Request A
Please convert the rows that follow the passage on XML-based programming, from their first line through the line containing "You are standing", into a Markdown table with the columns Index and Line, where Index gives each line's running number. Leave out blank lines.

Passage to read
<<<<

I read an interesting article in Dr. Dobbs today about embedding code in XML (XML-Based Programming Systems by Gregory V. Wilson, March 2003). The article predicts that one day soon we will be writing in languages based entirely on XML. This of course would have some drawbacks:

  • The code would be completely unreadable by human beings
  • We would be completely dependent on our IDE (take that, vi geeks!)

On the upside:

  • Code and comments could be intermixed in the code and still be accessible programmatically (javadoc++)
  • Code could be reverse engineered using all the features of XML (imagine Reflection with XPath support)
  • And best of all (imho), third party plugins could add tags into your code without getting in your way.

Lets reflect on that last point a bit. Think about all those third party apps that leave droppings in your code: Together's UML javadoc tags; the generated code from JBuilder's GUI Designer (oh! the humanity!); xDoclet's code generation tags; the javadoc comments from that damned web guy!!!; the obscure javadoc tags that the company standards force you to add; and the list just goes on. By extending an XML based syntax, all of that information could be in the code, and your IDE would simply hide the features you don't need to see.

>>>>

Available data
<<<<

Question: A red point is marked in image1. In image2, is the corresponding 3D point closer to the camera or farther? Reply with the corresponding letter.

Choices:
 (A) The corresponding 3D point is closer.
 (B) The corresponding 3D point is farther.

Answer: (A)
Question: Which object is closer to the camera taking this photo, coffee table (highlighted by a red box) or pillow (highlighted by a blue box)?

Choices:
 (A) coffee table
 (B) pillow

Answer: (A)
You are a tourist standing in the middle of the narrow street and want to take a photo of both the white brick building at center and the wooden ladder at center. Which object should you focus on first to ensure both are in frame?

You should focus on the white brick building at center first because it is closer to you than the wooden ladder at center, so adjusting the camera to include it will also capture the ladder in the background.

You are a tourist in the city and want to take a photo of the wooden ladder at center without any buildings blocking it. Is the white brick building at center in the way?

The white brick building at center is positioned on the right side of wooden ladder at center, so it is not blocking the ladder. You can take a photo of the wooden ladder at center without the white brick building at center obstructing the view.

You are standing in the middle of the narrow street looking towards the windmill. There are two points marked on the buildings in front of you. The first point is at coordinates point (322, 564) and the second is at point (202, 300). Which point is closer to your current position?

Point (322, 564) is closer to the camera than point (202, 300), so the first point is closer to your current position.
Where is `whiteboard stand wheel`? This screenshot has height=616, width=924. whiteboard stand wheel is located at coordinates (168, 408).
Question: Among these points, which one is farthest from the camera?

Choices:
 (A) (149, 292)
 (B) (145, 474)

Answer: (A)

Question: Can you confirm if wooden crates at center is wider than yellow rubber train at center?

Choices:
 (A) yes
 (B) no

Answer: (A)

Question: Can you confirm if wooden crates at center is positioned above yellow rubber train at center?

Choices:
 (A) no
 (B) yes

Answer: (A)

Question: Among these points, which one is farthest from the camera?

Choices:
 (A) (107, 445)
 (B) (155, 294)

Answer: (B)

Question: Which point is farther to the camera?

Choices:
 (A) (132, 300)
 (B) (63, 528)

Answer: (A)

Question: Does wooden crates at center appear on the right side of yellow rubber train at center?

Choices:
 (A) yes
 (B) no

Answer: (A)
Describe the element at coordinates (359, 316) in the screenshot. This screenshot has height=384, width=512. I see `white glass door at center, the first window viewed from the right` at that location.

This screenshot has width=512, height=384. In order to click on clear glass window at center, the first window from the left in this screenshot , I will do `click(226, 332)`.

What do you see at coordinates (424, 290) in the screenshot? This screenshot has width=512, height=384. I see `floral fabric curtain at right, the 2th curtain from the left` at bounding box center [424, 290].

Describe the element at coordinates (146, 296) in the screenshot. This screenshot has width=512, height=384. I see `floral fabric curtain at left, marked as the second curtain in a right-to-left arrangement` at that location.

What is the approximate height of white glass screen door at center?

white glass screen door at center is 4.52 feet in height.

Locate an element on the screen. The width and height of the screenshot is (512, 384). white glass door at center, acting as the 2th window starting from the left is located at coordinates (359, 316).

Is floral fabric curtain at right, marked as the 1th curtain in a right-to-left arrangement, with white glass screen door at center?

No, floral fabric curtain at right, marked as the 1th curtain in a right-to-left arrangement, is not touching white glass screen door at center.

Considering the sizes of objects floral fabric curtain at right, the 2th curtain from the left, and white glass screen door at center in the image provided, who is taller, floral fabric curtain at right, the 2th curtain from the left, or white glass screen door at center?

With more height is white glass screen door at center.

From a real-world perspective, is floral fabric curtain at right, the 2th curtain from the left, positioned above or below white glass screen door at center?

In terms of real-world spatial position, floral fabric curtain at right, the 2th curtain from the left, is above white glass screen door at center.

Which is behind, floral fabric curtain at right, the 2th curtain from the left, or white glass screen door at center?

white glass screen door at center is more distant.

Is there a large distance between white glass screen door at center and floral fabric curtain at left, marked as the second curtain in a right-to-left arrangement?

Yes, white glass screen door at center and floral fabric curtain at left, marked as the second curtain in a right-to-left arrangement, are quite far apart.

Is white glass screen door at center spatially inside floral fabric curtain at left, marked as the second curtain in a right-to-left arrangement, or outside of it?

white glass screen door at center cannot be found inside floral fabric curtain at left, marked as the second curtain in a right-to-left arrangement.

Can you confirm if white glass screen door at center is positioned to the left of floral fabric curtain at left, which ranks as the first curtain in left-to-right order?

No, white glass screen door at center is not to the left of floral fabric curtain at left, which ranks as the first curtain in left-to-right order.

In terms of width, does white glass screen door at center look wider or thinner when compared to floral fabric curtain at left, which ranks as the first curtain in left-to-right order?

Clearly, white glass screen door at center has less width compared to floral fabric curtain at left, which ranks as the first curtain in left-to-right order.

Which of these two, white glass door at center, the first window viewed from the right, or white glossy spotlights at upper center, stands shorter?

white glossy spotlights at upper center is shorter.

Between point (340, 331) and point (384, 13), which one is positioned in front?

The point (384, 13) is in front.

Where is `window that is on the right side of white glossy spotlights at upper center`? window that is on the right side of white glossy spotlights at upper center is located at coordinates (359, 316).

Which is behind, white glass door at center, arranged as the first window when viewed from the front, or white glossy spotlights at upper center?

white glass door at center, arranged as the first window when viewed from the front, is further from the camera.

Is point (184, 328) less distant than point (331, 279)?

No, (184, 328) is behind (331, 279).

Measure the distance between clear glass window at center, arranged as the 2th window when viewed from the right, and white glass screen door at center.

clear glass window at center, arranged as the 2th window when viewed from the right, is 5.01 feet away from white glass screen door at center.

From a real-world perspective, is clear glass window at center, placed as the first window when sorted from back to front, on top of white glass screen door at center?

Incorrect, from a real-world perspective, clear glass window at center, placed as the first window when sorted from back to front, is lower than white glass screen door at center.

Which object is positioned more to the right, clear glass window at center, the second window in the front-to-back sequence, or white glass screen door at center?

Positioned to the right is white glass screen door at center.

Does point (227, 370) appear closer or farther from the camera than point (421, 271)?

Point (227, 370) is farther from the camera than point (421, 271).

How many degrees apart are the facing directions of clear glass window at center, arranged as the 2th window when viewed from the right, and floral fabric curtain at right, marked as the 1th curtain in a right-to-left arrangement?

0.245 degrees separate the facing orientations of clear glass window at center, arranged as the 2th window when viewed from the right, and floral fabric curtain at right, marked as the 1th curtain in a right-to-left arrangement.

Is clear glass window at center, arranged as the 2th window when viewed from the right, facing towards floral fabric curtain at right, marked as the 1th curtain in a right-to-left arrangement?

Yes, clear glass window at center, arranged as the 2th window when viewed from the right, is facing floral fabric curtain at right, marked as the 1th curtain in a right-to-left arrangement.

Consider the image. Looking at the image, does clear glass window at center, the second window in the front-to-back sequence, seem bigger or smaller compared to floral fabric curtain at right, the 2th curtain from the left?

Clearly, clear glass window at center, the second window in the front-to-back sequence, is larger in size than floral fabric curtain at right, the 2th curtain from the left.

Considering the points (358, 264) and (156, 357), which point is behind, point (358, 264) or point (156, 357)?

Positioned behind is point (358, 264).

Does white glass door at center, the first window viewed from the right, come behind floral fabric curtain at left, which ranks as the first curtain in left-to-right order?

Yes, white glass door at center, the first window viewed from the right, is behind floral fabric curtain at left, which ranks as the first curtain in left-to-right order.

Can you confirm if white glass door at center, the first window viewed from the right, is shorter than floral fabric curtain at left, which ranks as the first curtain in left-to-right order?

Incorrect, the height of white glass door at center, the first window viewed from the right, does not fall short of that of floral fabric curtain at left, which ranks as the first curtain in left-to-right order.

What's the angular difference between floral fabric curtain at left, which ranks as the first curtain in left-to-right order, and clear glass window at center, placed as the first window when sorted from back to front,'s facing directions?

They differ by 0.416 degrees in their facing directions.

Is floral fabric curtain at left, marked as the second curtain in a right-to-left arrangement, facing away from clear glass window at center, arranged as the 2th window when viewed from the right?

>>>>

Request B
Answer these questions about the passage on XML-based programming, one per line, marked as they are:
(i) In which publication did the article appear?
(ii) Which program's GUI Designer is named as a source of generated code?
(iii) According to the listed drawbacks, what would we become completely dependent on?

Expected answer A
| Index | Line |
|---|---|
| 1 | Question: A red point is marked in image1. In image2, is the corresponding 3D point closer to the camera or farther? Reply with the corresponding letter. |
| 2 | Choices: |
| 3 |  (A) The corresponding 3D point is closer. |
| 4 |  (B) The corresponding 3D point is farther. |
| 5 | Answer: (A) |
| 6 | Question: Which object is closer to the camera taking this photo, coffee table (highlighted by a red box) or pillow (highlighted by a blue box)? |
| 7 | Choices: |
| 8 |  (A) coffee table |
| 9 |  (B) pillow |
| 10 | Answer: (A) |
| 11 | You are a tourist standing in the middle of the narrow street and want to take a photo of both the white brick building at center and the wooden ladder at center. Which object should you focus on first to ensure both are in frame? |
| 12 | You should focus on the white brick building at center first because it is closer to you than the wooden ladder at center, so adjusting the camera to include it will also capture the ladder in the background. |
| 13 | You are a tourist in the city and want to take a photo of the wooden ladder at center without any buildings blocking it. Is the white brick building at center in the way? |
| 14 | The white brick building at center is positioned on the right side of wooden ladder at center, so it is not blocking the ladder. You can take a photo of the wooden ladder at center without the white brick building at center obstructing the view. |
| 15 | You are standing in the middle of the narrow street looking towards the windmill. There are two points marked on the buildings in front of you. The first point is at coordinates point (322, 564) and the second is at point (202, 300). Which point is closer to your current position? |

Expected answer B
(i) Dr. Dobbs
(ii) JBuilder
(iii) Our IDE